§ **Exercises to complete**:
**1.** In the notebook excerpt, which error message appears when a string mixes quote types?
**2.** Reproduce, word for word, the stretch of the listing from its first line through the line containing "building: (379, 101)".

§ **Extract provided**:

+++

Python for Bioinformatics

This Jupyter notebook is intented to be used alongside the book Python for Bioinformatics

Chapter 3: Basic Programming: Data Types

STRINGS


In [2]:
"This is a string in Python"
'This is a string in Python'
'''This is a string in Python'''
"""This is a string in Python"""


Out[2]:
'This is a string in Python'

In [4]:
"A single quote (’) inside a double quote"
'Here we have "double quotes" inside single quotes'


Out[4]:
'Here we have "double quotes" inside single quotes'

In [5]:
"Mixing quotes leads to the dark side'


  File "<ipython-input-5-392baaada2f8>", line 1
    "Mixing quotes leads to the dark side'
                                          ^
SyntaxError: EOL while scanning string literal

In [6]:
"""Hi! I'm a
multiline
          string"""

+++

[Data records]
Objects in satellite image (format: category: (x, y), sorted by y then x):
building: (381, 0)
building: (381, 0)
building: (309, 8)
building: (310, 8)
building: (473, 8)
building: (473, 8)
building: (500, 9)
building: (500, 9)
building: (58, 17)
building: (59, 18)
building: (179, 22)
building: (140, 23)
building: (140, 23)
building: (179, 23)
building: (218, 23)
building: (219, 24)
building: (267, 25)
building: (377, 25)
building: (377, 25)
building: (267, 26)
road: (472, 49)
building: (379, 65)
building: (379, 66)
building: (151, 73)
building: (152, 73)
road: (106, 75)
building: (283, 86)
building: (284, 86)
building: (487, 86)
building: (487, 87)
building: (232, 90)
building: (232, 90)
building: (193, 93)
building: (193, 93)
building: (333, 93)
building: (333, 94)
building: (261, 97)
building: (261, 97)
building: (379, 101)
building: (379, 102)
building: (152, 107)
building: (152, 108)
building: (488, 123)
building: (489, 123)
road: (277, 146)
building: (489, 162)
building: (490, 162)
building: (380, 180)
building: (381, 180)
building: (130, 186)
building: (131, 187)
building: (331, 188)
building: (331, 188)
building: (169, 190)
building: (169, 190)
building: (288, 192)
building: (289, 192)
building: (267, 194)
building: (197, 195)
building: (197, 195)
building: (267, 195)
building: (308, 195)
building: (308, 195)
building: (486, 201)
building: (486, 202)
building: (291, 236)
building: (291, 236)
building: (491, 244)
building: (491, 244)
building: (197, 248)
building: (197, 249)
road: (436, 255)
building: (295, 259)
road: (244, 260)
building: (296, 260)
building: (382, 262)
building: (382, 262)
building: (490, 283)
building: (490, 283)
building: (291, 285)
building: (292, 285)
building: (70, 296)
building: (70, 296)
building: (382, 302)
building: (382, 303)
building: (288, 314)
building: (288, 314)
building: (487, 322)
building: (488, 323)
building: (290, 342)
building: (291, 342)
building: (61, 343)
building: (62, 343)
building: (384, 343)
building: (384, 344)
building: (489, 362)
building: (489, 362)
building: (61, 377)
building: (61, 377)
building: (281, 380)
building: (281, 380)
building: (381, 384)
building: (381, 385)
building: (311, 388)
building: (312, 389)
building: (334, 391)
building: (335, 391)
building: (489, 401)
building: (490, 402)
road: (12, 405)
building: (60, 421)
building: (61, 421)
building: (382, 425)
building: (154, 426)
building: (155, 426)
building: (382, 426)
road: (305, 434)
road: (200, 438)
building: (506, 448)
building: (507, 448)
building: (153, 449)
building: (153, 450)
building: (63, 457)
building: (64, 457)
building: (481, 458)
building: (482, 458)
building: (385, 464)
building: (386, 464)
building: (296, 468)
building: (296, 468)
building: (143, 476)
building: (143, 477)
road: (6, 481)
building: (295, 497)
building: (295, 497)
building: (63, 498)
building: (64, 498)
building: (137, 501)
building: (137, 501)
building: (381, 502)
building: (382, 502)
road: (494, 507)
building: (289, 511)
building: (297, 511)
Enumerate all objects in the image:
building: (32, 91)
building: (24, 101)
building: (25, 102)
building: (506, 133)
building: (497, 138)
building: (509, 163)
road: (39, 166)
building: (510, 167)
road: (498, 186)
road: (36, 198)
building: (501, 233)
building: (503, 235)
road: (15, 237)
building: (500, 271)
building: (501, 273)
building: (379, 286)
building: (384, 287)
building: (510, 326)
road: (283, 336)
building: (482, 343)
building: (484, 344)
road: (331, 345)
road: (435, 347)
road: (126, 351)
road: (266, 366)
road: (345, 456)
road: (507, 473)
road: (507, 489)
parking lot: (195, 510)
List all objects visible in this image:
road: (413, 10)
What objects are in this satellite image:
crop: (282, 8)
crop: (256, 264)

+++

§ **Results in order**:
**1.** SyntaxError: EOL while scanning string literal

**2.**
Objects in satellite image (format: category: (x, y), sorted by y then x):
building: (381, 0)
building: (381, 0)
building: (309, 8)
building: (310, 8)
building: (473, 8)
building: (473, 8)
building: (500, 9)
building: (500, 9)
building: (58, 17)
building: (59, 18)
building: (179, 22)
building: (140, 23)
building: (140, 23)
building: (179, 23)
building: (218, 23)
building: (219, 24)
building: (267, 25)
building: (377, 25)
building: (377, 25)
building: (267, 26)
road: (472, 49)
building: (379, 65)
building: (379, 66)
building: (151, 73)
building: (152, 73)
road: (106, 75)
building: (283, 86)
building: (284, 86)
building: (487, 86)
building: (487, 87)
building: (232, 90)
building: (232, 90)
building: (193, 93)
building: (193, 93)
building: (333, 93)
building: (333, 94)
building: (261, 97)
building: (261, 97)
building: (379, 101)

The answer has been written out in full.